== JOB ITEM ==
Please return, unchanged and in order, the lines of the listing below from the line with "ИНДИВИДУАЛЬНЫЙ" to the line with "ботинки, ботфорты, сапоги", both included.

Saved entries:
※

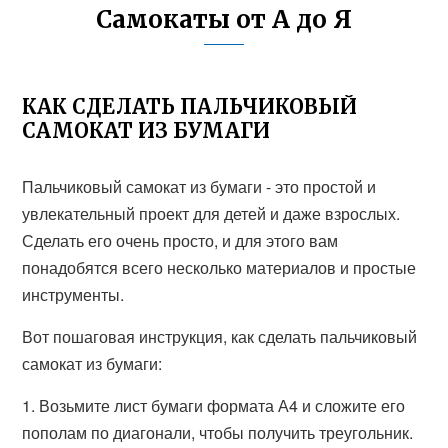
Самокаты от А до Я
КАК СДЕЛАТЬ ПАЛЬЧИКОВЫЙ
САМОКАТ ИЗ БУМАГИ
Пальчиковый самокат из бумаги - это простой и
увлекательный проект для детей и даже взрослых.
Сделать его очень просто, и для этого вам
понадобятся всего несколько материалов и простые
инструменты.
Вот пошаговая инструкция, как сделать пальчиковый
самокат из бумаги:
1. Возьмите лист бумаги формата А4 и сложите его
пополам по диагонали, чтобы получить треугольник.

※

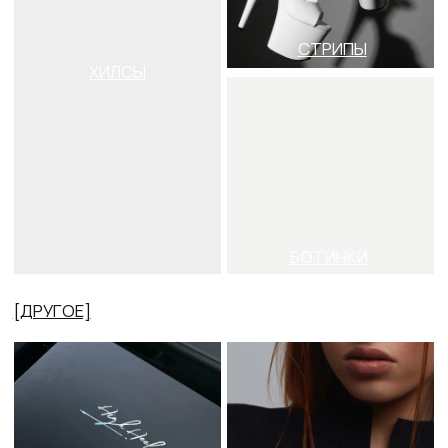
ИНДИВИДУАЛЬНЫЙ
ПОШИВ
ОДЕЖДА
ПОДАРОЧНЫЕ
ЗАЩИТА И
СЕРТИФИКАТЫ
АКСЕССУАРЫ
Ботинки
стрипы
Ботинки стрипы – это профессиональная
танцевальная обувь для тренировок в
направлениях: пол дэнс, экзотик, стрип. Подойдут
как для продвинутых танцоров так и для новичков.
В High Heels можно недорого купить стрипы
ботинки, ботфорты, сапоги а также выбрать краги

※

== RESPONSE TO THIS EXERCISE ==
ИНДИВИДУАЛЬНЫЙ
ПОШИВ
ОДЕЖДА
ПОДАРОЧНЫЕ
ЗАЩИТА И
СЕРТИФИКАТЫ
АКСЕССУАРЫ
Ботинки
стрипы
Ботинки стрипы – это профессиональная
танцевальная обувь для тренировок в
направлениях: пол дэнс, экзотик, стрип. Подойдут
как для продвинутых танцоров так и для новичков.
В High Heels можно недорого купить стрипы
ботинки, ботфорты, сапоги а также выбрать краги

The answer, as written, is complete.